Source text below:

• Meet The New Boss, Not The Same As The Old Boss?

    Posted by on December 16th, 2007 · Comments (2)

    The St. Petersburg Times has a great feature up on Hank Steinbrenner today. Some hightlights:

    “Maybe at times I’ll shoot from the hip too much,” says Hank with a deep, deliberate voice that contrasts to his father’s faster, clipped delivery. “And that’s an influence from my dad. But the biggest thing I learned from him is winning.”

    For years, he distanced himself from baseball, where there would have been precious little room to establish his own identity while following in his father’s footsteps. Other than a brief stint with the team in 1985 and 1986, learning the ropes of the organization, Hank remained immersed in the thoroughbred business some 100 miles north at Kinsman Farm in Ocala, where he would produce a steady string of graded stakes champs and 2005 Kentucky Derby favorite Bellamy Road.

    He shunned opportunities to become the DH – designated heir – turning down his dad’s offer to run the team temporarily when the senior Steinbrenner was suspended from baseball in 1990. He watched with no regrets as one, then another brother-in-law moved into the line of succession until they became former brothers-in-law – ultimately opening the door for Hank to be groomed for a new role.

    “I preferred to stay with horse racing, at that time I was even living at the farm,” he said. “At no time did I wonder, ‘Well, am I going to end up taking it over?’ It was a situation where it was a necessity within the last year.”

    For all the tempestuousness that would characterize his father as Yankees owner, Hank saw a different man at home. “As a father, he was great,” he says. “As a boss, he was very difficult.”

    But Papa Steinbrenner coaxed his son into joining the baseball business in the mid-1980s. Hank was assigned to then-GM Clyde King in ’85, followed by King’s successor, Woody Woodward. He saw the inner workings of the operation, with Billy Martin managing the first year, Lou Piniella the second.

End of Source text.

> **Task list**
**1)** Update the Hank Steinbrenner post, starting with "The St. Petersburg" and going on through "favorite Bellamy Road.", so that "thoroughbred business" becomes "horse racing business".
**2)** For each statement, say whether the Hank Steinbrenner post agrees with it (yes or no), and quote the words from the post that decide it.
(a) Hank turned down his father's offer to run the team temporarily in 1990.
(b) Kinsman Farm is about 100 miles south.
(c) Lou Piniella was managing during the first year Hank spent with the team.
The rows that follow come from a separate source and are unrelated to the Hank Steinbrenner post.

Data for analysis below:

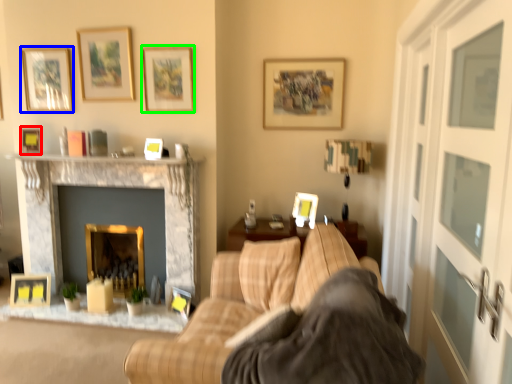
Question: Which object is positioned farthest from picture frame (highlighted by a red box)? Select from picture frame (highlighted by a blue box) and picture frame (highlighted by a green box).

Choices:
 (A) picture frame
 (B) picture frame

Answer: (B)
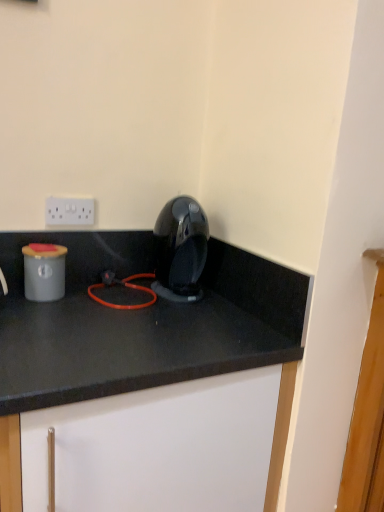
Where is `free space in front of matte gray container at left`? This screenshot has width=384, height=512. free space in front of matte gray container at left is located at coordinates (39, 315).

End of Data for analysis.
Data for analysis below:

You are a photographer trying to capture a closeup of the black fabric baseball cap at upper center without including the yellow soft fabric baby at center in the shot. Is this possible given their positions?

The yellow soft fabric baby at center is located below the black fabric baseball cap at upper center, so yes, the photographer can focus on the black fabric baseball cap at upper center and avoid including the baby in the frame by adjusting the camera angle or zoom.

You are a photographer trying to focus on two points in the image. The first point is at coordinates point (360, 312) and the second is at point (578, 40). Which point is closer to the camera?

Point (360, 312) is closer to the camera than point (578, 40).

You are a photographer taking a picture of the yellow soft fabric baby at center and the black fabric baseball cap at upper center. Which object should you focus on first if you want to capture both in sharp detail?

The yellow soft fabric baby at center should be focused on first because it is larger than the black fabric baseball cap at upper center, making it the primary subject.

End of Data for analysis.
Data for analysis below:

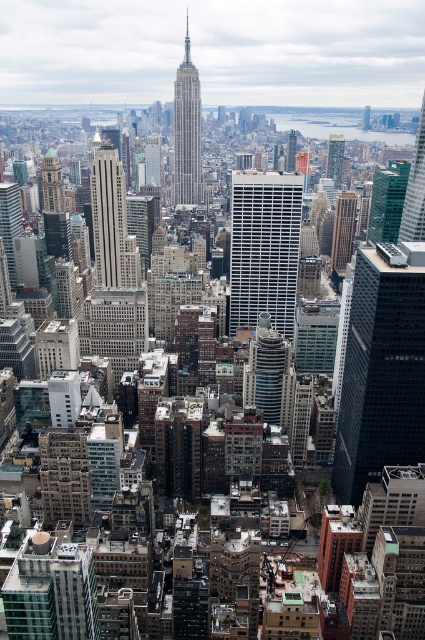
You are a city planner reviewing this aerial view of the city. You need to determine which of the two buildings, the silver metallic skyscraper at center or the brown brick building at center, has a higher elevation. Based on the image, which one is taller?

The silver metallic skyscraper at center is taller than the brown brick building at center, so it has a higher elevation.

End of Data for analysis.

> **Results by task**
**1)**
The St. Petersburg Times has a great feature up on Hank Steinbrenner today. Some hightlights:

    “Maybe at times I’ll shoot from the hip too much,” says Hank with a deep, deliberate voice that contrasts to his father’s faster, clipped delivery. “And that’s an influence from my dad. But the biggest thing I learned from him is winning.”

    For years, he distanced himself from baseball, where there would have been precious little room to establish his own identity while following in his father’s footsteps. Other than a brief stint with the team in 1985 and 1986, learning the ropes of the organization, Hank remained immersed in the horse racing business some 100 miles north at Kinsman Farm in Ocala, where he would produce a steady string of graded stakes champs and 2005 Kentucky Derby favorite Bellamy Road.

**2)**
(a) Yes: "turning down his dad’s offer to run the team temporarily when the senior Steinbrenner was suspended from baseball in 1990."
(b) No: "some 100 miles north at Kinsman Farm in Ocala."
(c) No: "with Billy Martin managing the first year, Lou Piniella the second."